After that, a good tool is to explain to the person why you are there/why you have come to speak to them today (you will get this info from the scenario description before entering the station) – by doing this you can sort of summarise the scenario you’ve been instructed to respond to in your own head, and it also gives you a bit more time to begin to think about what you’re actually going to say/do.
Also ensure that you maintain eye contact, respond to what the person says and how they act – and show empathy!
I remember feeling nervous about the prospect of a roleplay, but it’s not so bad…just be yourself and it’ll be okay!
It may help if you pick out a few roleplay questions from a book or question bank and practice with family members or friends beforehand, just to get used to the format. You don’t want the actual thing to be the first time you’ve attempted a roleplay scenario!
2. Justify everything you do if you have a Situational Judgement station
On their ‘invitation to interview’ email for 2017 entry, Leeds Medical School stated that situational judgement may feature in the interview (although obviously this will vary from year to year, so read your email carefully!).
If you do face a Situational Judgement station, this could be in different forms – for example, you might discuss whether you think a response to a particular situation is appropriate, very appropriate, inappropriate, or very inappropriate (like in the UKCAT SJT section) or you could be asked to rank different responses to a particular situation.
You should try to verbalise your thought process. This will help you to come to a final answer and will also demonstrate to the interviewer your ability to problem solve and prioritise.
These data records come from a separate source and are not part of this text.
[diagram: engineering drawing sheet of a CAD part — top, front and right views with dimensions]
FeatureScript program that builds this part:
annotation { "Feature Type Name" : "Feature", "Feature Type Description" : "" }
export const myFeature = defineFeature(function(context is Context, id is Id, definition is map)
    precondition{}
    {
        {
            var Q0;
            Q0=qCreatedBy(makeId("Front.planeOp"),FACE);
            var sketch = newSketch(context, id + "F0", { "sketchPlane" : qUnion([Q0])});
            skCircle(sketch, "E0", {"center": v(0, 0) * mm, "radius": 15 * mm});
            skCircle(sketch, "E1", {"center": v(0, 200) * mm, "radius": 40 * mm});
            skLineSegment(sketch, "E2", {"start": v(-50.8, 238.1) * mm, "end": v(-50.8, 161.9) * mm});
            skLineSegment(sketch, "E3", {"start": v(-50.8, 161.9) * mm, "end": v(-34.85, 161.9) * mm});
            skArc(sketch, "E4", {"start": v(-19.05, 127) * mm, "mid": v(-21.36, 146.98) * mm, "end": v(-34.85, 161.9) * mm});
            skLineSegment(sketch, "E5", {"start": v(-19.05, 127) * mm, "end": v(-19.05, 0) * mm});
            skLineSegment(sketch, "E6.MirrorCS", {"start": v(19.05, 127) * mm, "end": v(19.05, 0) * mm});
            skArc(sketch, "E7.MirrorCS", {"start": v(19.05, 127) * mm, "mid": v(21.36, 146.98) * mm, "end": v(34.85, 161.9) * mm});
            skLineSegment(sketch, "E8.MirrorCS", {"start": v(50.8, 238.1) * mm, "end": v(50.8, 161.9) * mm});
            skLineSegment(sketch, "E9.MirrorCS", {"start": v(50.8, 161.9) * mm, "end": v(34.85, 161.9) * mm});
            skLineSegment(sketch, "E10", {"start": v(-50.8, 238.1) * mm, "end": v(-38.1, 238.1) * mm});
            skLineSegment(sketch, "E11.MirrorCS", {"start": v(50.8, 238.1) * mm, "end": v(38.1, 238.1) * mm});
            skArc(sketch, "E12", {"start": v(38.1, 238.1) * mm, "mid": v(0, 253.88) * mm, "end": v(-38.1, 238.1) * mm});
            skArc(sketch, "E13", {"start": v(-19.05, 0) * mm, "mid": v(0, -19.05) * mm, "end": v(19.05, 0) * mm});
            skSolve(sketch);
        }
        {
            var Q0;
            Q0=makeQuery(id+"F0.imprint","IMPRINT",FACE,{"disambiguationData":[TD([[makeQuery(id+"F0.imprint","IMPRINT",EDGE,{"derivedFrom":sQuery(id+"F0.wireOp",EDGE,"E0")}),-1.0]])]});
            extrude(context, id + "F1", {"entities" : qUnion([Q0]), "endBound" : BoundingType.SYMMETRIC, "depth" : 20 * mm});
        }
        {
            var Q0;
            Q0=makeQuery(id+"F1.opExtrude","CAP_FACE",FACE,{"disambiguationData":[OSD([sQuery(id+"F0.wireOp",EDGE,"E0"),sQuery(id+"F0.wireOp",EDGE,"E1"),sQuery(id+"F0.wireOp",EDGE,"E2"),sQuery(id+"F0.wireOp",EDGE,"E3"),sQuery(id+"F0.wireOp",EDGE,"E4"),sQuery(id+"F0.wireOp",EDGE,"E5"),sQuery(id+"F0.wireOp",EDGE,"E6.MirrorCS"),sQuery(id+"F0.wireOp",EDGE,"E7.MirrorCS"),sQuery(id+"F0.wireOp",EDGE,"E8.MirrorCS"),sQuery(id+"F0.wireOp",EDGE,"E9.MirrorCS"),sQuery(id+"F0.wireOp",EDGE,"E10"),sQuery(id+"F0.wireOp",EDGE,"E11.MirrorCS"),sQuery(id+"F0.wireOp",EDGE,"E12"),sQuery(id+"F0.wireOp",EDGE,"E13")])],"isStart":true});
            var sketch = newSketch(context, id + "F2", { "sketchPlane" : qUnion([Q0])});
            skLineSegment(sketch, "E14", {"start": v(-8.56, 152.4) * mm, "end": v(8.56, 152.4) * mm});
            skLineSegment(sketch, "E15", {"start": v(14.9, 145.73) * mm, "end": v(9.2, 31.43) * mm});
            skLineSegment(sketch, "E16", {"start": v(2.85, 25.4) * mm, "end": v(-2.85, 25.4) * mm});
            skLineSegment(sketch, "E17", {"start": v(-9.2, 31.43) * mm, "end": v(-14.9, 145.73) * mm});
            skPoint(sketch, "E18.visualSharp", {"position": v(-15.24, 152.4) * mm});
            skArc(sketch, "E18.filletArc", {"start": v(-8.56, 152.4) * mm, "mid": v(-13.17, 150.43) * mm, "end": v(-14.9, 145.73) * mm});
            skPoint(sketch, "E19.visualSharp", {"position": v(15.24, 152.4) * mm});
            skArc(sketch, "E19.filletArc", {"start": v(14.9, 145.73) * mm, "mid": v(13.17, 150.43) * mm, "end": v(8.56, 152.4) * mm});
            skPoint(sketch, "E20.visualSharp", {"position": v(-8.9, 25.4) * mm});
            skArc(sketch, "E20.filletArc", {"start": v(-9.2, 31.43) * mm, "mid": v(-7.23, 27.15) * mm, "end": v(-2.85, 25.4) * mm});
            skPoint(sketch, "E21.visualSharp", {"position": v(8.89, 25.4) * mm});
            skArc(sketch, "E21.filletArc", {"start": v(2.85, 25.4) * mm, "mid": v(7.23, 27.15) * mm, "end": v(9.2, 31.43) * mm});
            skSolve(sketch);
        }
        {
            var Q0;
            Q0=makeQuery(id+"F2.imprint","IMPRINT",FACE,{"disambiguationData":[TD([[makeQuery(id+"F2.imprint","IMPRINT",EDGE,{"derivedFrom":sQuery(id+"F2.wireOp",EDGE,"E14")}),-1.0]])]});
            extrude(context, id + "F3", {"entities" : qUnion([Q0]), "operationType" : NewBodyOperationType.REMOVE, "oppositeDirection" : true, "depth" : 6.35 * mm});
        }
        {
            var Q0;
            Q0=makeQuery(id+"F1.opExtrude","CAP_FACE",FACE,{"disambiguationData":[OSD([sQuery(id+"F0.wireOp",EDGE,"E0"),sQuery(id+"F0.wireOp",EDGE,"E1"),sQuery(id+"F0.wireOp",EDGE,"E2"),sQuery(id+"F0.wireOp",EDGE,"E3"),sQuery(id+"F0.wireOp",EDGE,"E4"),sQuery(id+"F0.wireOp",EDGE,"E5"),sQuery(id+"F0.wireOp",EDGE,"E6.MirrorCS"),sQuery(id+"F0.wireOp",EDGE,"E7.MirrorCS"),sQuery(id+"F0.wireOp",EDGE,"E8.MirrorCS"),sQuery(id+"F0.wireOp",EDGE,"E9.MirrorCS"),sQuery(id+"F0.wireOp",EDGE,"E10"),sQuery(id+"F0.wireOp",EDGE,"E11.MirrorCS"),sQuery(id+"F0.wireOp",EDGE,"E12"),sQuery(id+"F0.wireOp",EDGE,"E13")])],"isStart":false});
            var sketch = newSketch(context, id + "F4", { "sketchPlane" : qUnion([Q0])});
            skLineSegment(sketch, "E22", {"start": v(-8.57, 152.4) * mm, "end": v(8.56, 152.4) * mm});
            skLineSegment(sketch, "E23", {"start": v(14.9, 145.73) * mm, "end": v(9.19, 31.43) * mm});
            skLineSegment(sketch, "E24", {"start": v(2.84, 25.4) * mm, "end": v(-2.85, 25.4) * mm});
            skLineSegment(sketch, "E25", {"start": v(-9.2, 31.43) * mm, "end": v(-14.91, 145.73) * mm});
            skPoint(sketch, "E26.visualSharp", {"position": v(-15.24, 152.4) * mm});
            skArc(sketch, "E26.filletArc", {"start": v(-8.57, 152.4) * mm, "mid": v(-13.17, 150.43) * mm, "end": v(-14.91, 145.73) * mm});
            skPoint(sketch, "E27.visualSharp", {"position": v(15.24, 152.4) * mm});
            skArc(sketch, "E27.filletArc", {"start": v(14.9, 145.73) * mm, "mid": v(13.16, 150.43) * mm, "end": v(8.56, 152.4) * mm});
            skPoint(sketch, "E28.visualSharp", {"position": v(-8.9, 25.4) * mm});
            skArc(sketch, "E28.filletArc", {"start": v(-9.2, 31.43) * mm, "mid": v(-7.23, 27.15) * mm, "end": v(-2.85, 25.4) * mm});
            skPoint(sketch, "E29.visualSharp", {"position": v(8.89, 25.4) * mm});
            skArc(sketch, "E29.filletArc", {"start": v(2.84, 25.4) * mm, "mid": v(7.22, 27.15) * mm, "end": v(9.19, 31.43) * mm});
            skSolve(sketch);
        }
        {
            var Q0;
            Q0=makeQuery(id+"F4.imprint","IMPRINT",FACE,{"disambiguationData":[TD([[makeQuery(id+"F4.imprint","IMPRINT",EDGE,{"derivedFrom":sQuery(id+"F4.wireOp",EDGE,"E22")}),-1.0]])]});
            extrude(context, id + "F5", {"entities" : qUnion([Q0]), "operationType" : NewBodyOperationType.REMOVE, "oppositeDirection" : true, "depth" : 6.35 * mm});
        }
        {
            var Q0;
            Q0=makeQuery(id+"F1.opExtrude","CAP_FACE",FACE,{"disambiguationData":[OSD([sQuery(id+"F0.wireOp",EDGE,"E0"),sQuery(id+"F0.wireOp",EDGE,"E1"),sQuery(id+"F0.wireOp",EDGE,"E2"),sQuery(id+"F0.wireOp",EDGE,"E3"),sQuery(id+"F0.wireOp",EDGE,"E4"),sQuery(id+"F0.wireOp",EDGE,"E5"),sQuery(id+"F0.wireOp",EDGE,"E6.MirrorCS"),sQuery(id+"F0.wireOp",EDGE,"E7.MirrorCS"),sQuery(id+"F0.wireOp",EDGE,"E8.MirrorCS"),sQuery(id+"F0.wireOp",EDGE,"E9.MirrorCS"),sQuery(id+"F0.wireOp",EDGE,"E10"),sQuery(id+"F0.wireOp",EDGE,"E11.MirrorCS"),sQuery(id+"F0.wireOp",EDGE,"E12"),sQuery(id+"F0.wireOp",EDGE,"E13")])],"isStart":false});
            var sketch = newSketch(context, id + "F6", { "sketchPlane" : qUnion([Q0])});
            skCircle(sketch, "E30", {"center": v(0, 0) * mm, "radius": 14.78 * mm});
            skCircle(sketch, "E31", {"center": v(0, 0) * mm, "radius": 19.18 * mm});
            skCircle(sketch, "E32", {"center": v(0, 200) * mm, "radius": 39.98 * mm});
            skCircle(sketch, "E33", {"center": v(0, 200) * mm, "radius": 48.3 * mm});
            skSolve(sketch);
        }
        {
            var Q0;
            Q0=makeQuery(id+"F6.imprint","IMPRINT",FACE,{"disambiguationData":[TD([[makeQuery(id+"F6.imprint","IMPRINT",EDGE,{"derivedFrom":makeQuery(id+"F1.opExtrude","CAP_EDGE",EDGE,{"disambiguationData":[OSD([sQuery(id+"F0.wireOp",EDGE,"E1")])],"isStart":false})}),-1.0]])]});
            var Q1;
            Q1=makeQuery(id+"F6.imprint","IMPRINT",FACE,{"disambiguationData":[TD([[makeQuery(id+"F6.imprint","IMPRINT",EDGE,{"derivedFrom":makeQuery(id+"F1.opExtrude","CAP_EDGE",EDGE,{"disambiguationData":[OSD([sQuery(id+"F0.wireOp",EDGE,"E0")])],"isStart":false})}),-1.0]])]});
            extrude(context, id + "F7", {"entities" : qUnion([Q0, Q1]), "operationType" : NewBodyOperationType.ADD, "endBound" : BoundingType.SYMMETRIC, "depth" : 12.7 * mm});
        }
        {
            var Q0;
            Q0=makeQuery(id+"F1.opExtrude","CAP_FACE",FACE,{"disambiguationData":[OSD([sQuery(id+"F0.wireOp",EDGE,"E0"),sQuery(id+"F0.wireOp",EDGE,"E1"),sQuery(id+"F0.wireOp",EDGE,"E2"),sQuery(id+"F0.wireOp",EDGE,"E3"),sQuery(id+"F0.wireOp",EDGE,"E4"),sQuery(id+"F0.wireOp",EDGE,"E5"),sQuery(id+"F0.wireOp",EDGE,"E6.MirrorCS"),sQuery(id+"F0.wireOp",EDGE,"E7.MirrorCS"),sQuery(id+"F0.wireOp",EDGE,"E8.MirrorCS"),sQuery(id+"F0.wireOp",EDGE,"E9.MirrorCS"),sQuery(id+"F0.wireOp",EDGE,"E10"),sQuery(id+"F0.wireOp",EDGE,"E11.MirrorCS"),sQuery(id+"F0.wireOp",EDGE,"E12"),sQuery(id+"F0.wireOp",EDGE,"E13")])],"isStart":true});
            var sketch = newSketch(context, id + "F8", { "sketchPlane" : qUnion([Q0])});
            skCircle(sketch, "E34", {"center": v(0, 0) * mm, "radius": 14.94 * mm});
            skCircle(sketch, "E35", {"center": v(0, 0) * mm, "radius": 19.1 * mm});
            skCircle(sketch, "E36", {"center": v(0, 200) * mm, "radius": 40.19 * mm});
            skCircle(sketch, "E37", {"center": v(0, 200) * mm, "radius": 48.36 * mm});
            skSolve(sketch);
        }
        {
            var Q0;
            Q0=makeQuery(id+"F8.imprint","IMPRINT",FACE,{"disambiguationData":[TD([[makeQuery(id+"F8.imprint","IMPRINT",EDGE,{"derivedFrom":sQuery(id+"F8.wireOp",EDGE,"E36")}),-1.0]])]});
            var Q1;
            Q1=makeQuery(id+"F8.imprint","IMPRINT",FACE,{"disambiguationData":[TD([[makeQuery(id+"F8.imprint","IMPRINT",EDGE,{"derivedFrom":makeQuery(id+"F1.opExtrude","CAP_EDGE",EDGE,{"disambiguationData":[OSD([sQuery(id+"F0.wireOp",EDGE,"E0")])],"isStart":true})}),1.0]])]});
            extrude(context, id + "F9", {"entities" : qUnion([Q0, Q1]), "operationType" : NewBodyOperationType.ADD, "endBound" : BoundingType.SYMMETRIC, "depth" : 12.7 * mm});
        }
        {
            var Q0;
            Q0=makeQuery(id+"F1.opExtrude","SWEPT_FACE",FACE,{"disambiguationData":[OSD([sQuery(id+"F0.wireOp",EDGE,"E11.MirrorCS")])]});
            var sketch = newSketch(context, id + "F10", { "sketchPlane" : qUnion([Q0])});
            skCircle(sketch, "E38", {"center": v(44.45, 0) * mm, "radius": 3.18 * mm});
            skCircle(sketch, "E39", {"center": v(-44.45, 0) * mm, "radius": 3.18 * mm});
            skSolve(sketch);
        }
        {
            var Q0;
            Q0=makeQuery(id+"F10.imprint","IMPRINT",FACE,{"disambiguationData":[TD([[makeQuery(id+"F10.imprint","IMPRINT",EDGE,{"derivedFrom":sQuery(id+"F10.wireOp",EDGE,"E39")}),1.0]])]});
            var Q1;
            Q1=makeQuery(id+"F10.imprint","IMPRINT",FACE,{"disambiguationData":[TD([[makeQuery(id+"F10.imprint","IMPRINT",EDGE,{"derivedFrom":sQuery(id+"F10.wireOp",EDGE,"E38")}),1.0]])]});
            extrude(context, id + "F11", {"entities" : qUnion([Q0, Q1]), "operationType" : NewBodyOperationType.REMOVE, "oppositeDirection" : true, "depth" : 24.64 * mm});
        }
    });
3. Forget about the station you’ve just done, and move on!
When I did my MMI, Leeds had eight stations – so it’s of the utmost importance not to dwell on your previous performance at other stations.
Remember – the interviewer in one station has not seen your performance in previous ones, so when you go into their station, you can almost act like a new person.
I’ve yet to meet anyone who said that ALL of their stations went amazingly well – it’s normal for some of them to go a bit pear-shaped. Just because a few stations didn’t go as perfect as you would have liked, doesn’t mean you won’t get an offer!
So, that’s my top 3 tips for a successful Leeds interview, I hope they have been helpful. Best of luck!